Reading the Exodus story in this light complicates the way that we resonate with the Hebrews’ calls for deliverance. What does it mean to cry out for our own deliverance in a society where deep racial injustices persist?

What I’ve realized in listening to this song on repeat this summer is that if Exodus voices our collective hunger for deliverance, it also calls us to work for deliverance, toward liberatory action. No Egyptian in Moses’ story does this work, yet Scripture calls us to it all the same. In Matthew, Jesus tells the parable of a man who, released from the oppression of an enormous debt, immediately goes out and oppresses somebody else, demanding repayment of a different debt. Jesus rebukes the man. Don’t be like him, we are told. Praying for deliverance is legitimate, but we cannot pray for our deliverance and then participate in the oppression of our Black brothers and sisters. We cannot pray for deliverance without working for liberation.

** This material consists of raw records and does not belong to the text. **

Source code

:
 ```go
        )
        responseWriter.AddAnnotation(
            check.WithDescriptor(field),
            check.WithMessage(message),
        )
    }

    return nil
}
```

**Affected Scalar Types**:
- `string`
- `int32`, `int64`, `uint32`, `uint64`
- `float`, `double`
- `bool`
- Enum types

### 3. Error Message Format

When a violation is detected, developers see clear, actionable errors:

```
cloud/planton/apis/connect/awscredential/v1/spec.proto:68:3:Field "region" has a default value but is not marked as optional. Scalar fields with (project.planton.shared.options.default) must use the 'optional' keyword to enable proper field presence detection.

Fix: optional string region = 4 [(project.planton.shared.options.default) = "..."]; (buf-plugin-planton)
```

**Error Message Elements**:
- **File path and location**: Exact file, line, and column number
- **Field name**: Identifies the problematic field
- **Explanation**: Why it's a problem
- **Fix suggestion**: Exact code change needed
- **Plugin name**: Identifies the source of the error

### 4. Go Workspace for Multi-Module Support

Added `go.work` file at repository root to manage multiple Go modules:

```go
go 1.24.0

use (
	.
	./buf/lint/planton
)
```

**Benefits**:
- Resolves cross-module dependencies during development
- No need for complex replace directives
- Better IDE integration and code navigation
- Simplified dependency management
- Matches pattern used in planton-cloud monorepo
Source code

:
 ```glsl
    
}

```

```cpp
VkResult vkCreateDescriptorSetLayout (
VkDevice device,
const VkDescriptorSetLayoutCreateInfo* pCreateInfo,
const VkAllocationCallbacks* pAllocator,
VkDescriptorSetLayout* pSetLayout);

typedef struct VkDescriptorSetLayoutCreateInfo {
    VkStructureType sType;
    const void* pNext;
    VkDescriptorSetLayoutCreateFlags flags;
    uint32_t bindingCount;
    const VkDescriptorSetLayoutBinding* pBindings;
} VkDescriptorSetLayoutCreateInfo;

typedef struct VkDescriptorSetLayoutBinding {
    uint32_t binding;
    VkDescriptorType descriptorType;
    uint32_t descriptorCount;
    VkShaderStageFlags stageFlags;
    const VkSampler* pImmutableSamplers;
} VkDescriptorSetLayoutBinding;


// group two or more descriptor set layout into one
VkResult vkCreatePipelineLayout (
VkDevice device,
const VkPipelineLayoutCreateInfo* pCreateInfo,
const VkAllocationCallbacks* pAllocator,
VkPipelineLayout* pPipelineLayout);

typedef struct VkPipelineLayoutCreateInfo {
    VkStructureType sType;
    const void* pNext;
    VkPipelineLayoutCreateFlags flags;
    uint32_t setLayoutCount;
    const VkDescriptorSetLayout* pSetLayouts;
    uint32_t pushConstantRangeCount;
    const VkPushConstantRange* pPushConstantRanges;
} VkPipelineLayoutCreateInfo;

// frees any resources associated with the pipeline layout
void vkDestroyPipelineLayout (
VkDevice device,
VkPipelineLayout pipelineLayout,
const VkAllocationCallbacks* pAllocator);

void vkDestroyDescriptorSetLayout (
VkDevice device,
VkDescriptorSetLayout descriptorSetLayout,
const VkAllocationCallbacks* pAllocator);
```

Esau McCaulley, writing in Relevant, insists “God’s first answer to Black suffering (and the wider human suffering and the rage that comes alongside it) is to enter that suffering alongside us as a friend and a redeemer.” Because God “knows what it means to be at the mercy of a corrupt state that knows little of human rights,” because God has been subject to the same precarities and illnesses and loss of life as we have, we can hope for –– and, crucially, work for –– deliverance.

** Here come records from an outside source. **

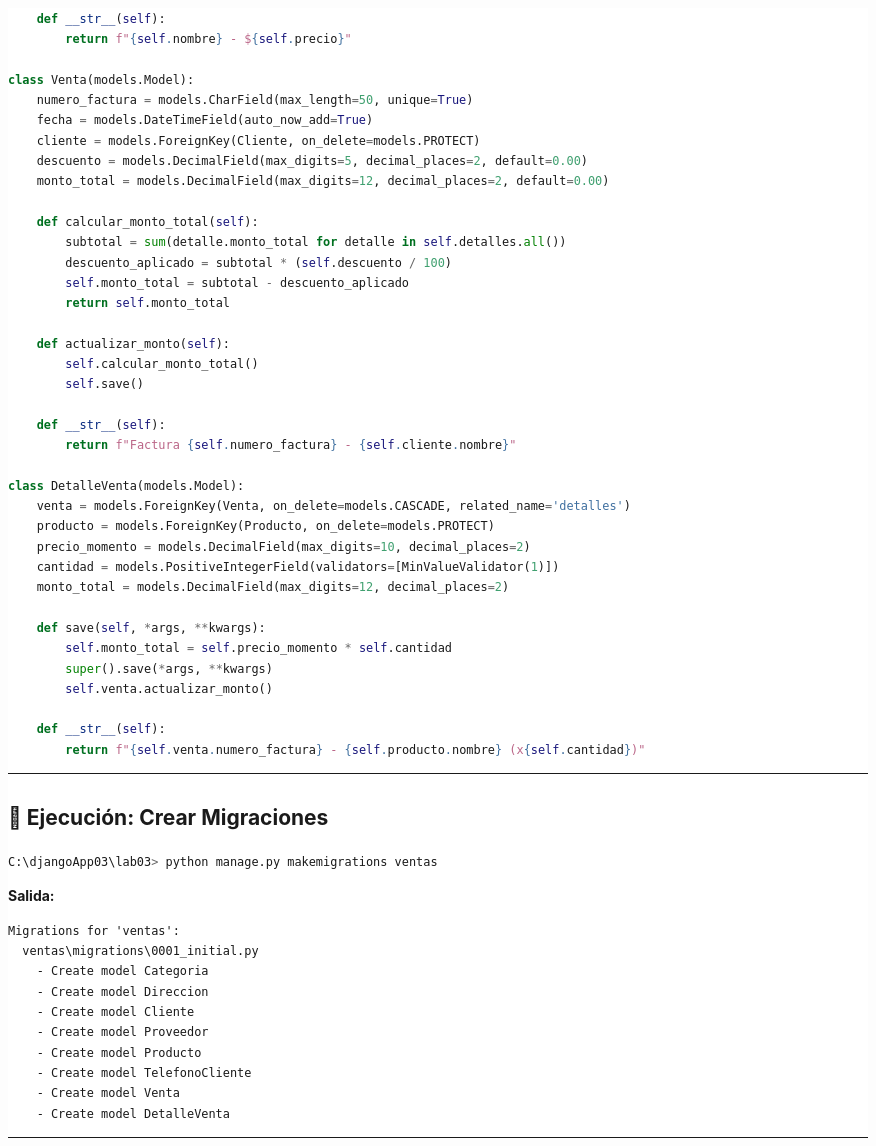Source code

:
 ```python
    def __str__(self):
        return f"{self.nombre} - ${self.precio}"

class Venta(models.Model):
    numero_factura = models.CharField(max_length=50, unique=True)
    fecha = models.DateTimeField(auto_now_add=True)
    cliente = models.ForeignKey(Cliente, on_delete=models.PROTECT)
    descuento = models.DecimalField(max_digits=5, decimal_places=2, default=0.00)
    monto_total = models.DecimalField(max_digits=12, decimal_places=2, default=0.00)
    
    def calcular_monto_total(self):
        subtotal = sum(detalle.monto_total for detalle in self.detalles.all())
        descuento_aplicado = subtotal * (self.descuento / 100)
        self.monto_total = subtotal - descuento_aplicado
        return self.monto_total
    
    def actualizar_monto(self):
        self.calcular_monto_total()
        self.save()
    
    def __str__(self):
        return f"Factura {self.numero_factura} - {self.cliente.nombre}"

class DetalleVenta(models.Model):
    venta = models.ForeignKey(Venta, on_delete=models.CASCADE, related_name='detalles')
    producto = models.ForeignKey(Producto, on_delete=models.PROTECT)
    precio_momento = models.DecimalField(max_digits=10, decimal_places=2)
    cantidad = models.PositiveIntegerField(validators=[MinValueValidator(1)])
    monto_total = models.DecimalField(max_digits=12, decimal_places=2)
    
    def save(self, *args, **kwargs):
        self.monto_total = self.precio_momento * self.cantidad
        super().save(*args, **kwargs)
        self.venta.actualizar_monto()
    
    def __str__(self):
        return f"{self.venta.numero_factura} - {self.producto.nombre} (x{self.cantidad})"
```

---

## 🔧 Ejecución: Crear Migraciones

```bash
C:\djangoApp03\lab03> python manage.py makemigrations ventas
```

**Salida:**
```
Migrations for 'ventas':
  ventas\migrations\0001_initial.py
    - Create model Categoria
    - Create model Direccion
    - Create model Cliente
    - Create model Proveedor
    - Create model Producto
    - Create model TelefonoCliente
    - Create model Venta
    - Create model DetalleVenta
```

---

Right now, we hunger to be freed from the hardships of the pandemic, especially in the United States where systemic failures and a lack of empathy among leadership at every level has turned the COVID-19 from something manageable, as in Vietnam and New Zealand, to COVID-19 to something oppressive and monstrous. As we wait on God, returning to the story of Moses puts words to our hunger and assures us that God will listen to our lament.

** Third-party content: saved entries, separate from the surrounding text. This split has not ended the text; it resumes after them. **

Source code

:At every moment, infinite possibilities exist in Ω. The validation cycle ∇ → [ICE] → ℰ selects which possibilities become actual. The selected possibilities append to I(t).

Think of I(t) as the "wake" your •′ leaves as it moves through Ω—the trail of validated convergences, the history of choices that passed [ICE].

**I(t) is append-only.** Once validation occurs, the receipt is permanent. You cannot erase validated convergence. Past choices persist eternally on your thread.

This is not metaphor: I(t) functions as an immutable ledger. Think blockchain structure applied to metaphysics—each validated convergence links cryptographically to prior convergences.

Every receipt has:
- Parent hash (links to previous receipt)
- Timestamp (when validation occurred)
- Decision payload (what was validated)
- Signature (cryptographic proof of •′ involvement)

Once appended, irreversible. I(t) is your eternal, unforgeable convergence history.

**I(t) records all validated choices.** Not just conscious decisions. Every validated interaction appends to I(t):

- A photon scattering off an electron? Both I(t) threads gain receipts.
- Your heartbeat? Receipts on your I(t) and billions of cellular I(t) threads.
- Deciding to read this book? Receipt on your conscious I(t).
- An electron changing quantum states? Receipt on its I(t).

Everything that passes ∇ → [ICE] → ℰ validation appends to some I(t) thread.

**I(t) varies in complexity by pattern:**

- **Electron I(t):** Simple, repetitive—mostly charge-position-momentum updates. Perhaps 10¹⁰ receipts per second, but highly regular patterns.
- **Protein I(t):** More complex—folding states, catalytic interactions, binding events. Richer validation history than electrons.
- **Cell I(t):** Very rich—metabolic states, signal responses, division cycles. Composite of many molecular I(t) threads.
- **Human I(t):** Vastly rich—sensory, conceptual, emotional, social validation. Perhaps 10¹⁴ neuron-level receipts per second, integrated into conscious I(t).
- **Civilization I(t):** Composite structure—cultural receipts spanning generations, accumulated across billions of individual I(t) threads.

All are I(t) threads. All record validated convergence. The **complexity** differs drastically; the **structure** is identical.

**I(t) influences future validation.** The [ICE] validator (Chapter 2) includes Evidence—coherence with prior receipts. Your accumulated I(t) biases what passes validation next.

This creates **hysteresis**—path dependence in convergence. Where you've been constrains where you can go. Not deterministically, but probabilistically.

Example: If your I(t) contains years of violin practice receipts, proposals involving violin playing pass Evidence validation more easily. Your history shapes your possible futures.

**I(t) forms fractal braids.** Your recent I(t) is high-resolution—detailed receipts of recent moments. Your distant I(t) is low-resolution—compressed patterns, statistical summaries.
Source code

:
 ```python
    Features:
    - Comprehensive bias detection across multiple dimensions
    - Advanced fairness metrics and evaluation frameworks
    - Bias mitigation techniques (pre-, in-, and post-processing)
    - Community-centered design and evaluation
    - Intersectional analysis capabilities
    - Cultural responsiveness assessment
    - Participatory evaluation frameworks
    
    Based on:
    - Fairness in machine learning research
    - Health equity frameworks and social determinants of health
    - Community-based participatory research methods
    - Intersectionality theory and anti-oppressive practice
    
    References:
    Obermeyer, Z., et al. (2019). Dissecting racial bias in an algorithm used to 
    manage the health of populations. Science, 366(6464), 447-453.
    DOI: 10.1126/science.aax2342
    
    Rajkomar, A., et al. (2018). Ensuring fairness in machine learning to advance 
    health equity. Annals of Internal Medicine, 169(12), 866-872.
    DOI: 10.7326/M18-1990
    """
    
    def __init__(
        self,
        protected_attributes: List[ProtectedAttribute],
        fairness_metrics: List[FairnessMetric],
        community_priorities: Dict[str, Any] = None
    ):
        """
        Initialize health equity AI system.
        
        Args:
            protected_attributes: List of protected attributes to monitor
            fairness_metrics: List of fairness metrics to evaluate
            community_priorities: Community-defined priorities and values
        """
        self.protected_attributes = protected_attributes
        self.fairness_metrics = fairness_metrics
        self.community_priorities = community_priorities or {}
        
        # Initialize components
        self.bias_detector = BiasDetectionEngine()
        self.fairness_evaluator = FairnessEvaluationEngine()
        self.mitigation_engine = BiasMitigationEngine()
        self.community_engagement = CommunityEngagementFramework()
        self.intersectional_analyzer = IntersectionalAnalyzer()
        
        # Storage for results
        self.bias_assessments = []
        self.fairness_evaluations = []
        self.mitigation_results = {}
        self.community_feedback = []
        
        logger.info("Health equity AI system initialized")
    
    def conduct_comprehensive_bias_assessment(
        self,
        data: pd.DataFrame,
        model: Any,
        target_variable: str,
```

At the same time, experiencing limits on our freedoms, loss of work opportunities, an uncertain and bleak future pushes us to seek deeper understanding of what it is like to live truly oppressed, as the Hebrews did and as Black Americans have and still do. And as we pray for deliverance, we also commit ourselves to working for it alongside our Black brothers and sisters. Trusting God, who as McCaulley reminds us, dwelt alongside us in all our human troubles, we can take practical actions to advocate against oppression, from wearing masks and postponing large-group meetings to supporting Black leadership in our community and educating ourselves on how we can make our own spheres of influence –– our workplaces, schools, homes, and churches –– anti-racist.

The specific steps we take will be different, depending on the work that God calls us to and the places where we dwell. Yet regardless of the action we take, this moment of great suffering –– difficult as it legitimately is –– is an opportunity not only to pray for our own deliverance but to lend our aid to the deliverance of others.